== Data under study ==
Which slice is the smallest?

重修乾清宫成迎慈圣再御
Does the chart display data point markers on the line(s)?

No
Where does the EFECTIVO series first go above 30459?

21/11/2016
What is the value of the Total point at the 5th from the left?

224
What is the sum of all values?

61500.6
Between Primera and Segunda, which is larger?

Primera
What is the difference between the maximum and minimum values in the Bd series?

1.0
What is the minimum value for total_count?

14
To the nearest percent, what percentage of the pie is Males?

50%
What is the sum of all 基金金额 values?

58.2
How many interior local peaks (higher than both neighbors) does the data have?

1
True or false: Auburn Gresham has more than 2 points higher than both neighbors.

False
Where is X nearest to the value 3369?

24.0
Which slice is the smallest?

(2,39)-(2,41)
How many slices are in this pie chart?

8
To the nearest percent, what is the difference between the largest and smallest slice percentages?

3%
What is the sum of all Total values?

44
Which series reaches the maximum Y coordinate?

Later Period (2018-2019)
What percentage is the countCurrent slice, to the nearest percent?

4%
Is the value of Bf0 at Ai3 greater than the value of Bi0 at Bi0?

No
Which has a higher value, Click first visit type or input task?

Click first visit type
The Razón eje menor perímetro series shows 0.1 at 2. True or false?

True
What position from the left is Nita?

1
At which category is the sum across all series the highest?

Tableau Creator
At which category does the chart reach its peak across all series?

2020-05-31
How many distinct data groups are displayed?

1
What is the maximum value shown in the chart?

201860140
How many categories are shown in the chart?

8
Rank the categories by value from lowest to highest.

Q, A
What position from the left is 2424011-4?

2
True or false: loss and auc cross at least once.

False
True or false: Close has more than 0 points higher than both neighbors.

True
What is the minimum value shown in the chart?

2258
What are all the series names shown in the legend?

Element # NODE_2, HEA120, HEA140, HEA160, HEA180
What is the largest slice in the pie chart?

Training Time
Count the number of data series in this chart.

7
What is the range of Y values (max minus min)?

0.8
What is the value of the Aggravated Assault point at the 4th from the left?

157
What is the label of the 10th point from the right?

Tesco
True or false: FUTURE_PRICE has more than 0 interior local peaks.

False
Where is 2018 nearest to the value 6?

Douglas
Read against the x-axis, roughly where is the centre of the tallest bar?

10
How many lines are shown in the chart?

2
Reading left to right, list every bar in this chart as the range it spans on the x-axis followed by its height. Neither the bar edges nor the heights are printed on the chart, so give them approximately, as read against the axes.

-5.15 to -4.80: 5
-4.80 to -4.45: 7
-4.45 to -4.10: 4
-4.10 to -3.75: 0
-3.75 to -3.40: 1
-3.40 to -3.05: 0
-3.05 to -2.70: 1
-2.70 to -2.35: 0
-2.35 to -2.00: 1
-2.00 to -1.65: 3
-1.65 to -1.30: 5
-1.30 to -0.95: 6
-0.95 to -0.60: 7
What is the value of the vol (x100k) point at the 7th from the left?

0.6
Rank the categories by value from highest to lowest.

== Work instructions ==
Retype every row above word for word, character for character, keeping the original line order.

== Response ==
Which slice is the smallest?

重修乾清宫成迎慈圣再御
Does the chart display data point markers on the line(s)?

No
Where does the EFECTIVO series first go above 30459?

21/11/2016
What is the value of the Total point at the 5th from the left?

224
What is the sum of all values?

61500.6
Between Primera and Segunda, which is larger?

Primera
What is the difference between the maximum and minimum values in the Bd series?

1.0
What is the minimum value for total_count?

14
To the nearest percent, what percentage of the pie is Males?

50%
What is the sum of all 基金金额 values?

58.2
How many interior local peaks (higher than both neighbors) does the data have?

1
True or false: Auburn Gresham has more than 2 points higher than both neighbors.

False
Where is X nearest to the value 3369?

24.0
Which slice is the smallest?

(2,39)-(2,41)
How many slices are in this pie chart?

8
To the nearest percent, what is the difference between the largest and smallest slice percentages?

3%
What is the sum of all Total values?

44
Which series reaches the maximum Y coordinate?

Later Period (2018-2019)
What percentage is the countCurrent slice, to the nearest percent?

4%
Is the value of Bf0 at Ai3 greater than the value of Bi0 at Bi0?

No
Which has a higher value, Click first visit type or input task?

Click first visit type
The Razón eje menor perímetro series shows 0.1 at 2. True or false?

True
What position from the left is Nita?

1
At which category is the sum across all series the highest?

Tableau Creator
At which category does the chart reach its peak across all series?

2020-05-31
How many distinct data groups are displayed?

1
What is the maximum value shown in the chart?

201860140
How many categories are shown in the chart?

8
Rank the categories by value from lowest to highest.

Q, A
What position from the left is 2424011-4?

2
True or false: loss and auc cross at least once.

False
True or false: Close has more than 0 points higher than both neighbors.

True
What is the minimum value shown in the chart?

2258
What are all the series names shown in the legend?

Element # NODE_2, HEA120, HEA140, HEA160, HEA180
What is the largest slice in the pie chart?

Training Time
Count the number of data series in this chart.

7
What is the range of Y values (max minus min)?

0.8
What is the value of the Aggravated Assault point at the 4th from the left?

157
What is the label of the 10th point from the right?

Tesco
True or false: FUTURE_PRICE has more than 0 interior local peaks.

False
Where is 2018 nearest to the value 6?

Douglas
Read against the x-axis, roughly where is the centre of the tallest bar?

10
How many lines are shown in the chart?

2
Reading left to right, list every bar in this chart as the range it spans on the x-axis followed by its height. Neither the bar edges nor the heights are printed on the chart, so give them approximately, as read against the axes.

-5.15 to -4.80: 5
-4.80 to -4.45: 7
-4.45 to -4.10: 4
-4.10 to -3.75: 0
-3.75 to -3.40: 1
-3.40 to -3.05: 0
-3.05 to -2.70: 1
-2.70 to -2.35: 0
-2.35 to -2.00: 1
-2.00 to -1.65: 3
-1.65 to -1.30: 5
-1.30 to -0.95: 6
-0.95 to -0.60: 7
What is the value of the vol (x100k) point at the 7th from the left?

0.6
Rank the categories by value from highest to lowest.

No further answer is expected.